• **YOUR TASK**:
In the entries below, rewrite as a numbered list every line from the one containing "- **Basic Plan**" down to the one containing "- **Professional Direct Plan**", both included, and omit any blank lines.
____ DATASET EXCERPTS
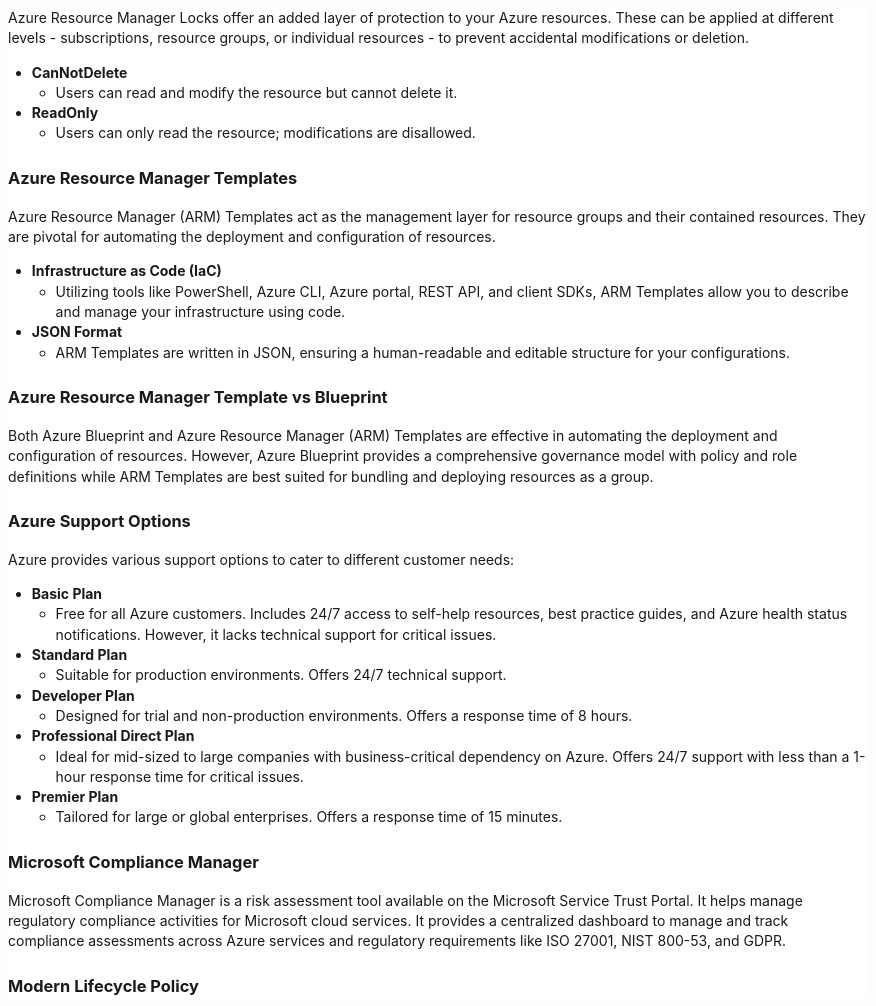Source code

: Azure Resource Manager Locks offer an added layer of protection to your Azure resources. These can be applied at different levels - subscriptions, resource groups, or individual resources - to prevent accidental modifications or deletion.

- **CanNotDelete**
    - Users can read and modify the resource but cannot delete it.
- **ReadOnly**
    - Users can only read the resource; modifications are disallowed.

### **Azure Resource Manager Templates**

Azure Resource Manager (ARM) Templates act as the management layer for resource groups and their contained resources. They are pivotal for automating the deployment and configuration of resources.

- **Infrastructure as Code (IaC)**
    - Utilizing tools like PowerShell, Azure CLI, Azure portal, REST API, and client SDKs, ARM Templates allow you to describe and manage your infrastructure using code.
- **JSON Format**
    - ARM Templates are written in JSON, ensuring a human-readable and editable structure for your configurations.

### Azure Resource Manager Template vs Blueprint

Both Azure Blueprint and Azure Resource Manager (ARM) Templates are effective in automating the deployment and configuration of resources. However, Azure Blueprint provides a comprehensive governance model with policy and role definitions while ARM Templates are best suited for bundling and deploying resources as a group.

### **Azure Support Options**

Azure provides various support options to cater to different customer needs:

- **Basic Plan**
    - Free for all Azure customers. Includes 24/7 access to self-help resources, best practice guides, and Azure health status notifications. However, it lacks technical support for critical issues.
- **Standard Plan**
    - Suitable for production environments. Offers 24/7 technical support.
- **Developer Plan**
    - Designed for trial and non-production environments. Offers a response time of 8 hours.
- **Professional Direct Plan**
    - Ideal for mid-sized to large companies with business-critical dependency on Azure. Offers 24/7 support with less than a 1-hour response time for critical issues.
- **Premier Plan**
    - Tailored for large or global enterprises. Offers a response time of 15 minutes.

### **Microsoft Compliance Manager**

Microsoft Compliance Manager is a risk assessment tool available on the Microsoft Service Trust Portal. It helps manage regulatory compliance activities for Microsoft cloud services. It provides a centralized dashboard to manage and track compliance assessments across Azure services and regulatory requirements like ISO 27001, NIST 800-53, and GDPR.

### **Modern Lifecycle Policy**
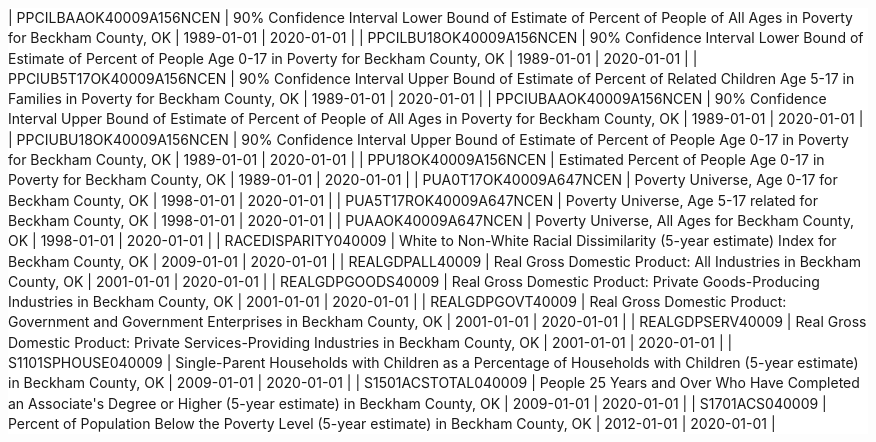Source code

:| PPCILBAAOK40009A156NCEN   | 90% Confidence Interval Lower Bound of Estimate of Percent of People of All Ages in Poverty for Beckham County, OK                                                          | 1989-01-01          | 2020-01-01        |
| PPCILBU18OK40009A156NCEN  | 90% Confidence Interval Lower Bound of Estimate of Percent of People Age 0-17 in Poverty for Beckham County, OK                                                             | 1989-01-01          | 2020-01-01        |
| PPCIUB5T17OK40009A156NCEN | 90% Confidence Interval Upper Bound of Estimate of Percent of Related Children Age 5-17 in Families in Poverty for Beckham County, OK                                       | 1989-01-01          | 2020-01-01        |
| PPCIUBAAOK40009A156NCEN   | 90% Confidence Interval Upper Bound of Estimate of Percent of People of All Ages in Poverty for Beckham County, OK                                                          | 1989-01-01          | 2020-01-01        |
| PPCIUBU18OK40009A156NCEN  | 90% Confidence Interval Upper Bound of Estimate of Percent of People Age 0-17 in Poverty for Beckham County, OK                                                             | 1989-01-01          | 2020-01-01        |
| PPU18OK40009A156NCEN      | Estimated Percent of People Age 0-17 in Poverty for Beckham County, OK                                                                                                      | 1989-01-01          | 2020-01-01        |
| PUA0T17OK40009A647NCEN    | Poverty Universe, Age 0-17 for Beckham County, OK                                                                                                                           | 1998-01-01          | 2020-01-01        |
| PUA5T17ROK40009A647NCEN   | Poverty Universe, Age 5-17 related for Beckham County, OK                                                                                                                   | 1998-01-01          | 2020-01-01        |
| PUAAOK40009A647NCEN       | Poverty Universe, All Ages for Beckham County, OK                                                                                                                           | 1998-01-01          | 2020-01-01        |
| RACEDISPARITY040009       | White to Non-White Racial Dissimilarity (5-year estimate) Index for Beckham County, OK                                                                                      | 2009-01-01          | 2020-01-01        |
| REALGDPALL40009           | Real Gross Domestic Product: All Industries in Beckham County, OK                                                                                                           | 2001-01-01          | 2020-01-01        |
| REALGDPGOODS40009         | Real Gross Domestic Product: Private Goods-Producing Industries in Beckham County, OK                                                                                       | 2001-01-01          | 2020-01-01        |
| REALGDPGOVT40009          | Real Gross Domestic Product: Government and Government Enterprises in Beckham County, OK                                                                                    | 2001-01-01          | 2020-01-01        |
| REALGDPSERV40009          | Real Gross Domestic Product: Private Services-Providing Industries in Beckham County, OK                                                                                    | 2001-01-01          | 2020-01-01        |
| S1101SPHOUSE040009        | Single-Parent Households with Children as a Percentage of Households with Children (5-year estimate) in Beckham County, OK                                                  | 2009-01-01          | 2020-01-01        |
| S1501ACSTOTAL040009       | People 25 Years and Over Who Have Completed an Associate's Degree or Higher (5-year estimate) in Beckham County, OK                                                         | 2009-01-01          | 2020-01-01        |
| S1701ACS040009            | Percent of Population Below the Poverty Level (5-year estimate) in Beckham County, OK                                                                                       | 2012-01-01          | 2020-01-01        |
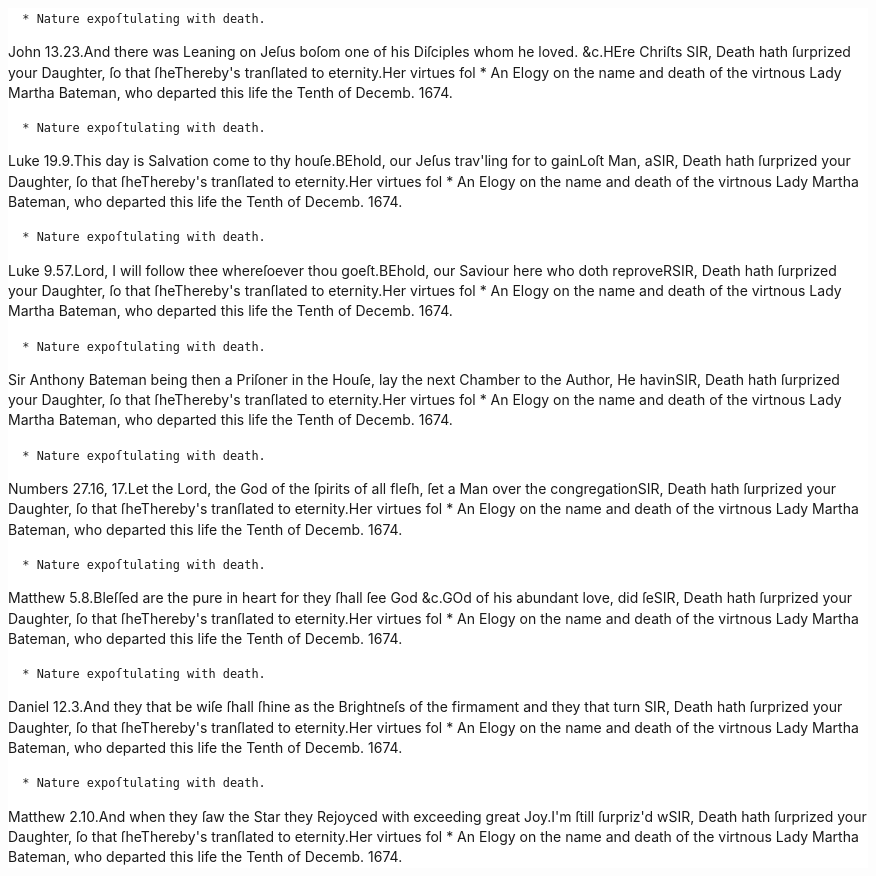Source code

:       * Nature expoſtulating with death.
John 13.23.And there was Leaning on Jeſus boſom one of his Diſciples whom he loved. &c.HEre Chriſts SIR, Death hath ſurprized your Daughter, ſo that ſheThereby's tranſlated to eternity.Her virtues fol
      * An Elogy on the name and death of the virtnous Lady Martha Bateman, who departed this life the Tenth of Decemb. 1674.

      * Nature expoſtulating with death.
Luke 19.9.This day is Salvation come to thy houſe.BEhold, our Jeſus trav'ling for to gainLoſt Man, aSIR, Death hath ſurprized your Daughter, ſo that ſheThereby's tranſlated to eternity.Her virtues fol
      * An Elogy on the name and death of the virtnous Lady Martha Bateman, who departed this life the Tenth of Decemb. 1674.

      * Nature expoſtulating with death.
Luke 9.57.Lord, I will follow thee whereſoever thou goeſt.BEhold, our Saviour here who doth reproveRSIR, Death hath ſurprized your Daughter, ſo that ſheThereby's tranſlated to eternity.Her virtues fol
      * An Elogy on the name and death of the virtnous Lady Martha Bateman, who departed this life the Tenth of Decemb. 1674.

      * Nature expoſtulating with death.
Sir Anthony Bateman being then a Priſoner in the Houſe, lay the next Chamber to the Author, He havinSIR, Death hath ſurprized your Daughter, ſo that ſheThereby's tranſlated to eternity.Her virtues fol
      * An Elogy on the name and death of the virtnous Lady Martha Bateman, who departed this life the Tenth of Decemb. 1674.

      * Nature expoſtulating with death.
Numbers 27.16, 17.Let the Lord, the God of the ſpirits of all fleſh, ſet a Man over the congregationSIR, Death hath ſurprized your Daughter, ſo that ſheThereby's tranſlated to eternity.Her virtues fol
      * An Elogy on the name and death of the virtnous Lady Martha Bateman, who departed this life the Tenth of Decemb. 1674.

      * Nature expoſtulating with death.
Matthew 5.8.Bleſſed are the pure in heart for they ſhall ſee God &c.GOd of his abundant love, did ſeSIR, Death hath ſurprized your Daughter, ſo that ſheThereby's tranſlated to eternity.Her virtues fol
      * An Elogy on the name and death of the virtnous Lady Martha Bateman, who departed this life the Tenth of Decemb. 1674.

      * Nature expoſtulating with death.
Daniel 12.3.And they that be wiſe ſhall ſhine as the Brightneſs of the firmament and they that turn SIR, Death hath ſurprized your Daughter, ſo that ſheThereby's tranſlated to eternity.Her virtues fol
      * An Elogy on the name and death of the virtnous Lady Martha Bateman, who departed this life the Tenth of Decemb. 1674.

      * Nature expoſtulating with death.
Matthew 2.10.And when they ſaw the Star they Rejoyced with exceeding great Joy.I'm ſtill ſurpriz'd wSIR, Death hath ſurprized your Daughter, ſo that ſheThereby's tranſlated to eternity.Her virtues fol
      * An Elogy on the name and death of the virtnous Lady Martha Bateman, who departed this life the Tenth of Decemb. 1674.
________
• **SOLUTION FOR THIS EXERCISE**:
1. - **Basic Plan**
2.     - Free for all Azure customers. Includes 24/7 access to self-help resources, best practice guides, and Azure health status notifications. However, it lacks technical support for critical issues.
3. - **Standard Plan**
4.     - Suitable for production environments. Offers 24/7 technical support.
5. - **Developer Plan**
6.     - Designed for trial and non-production environments. Offers a response time of 8 hours.
7. - **Professional Direct Plan**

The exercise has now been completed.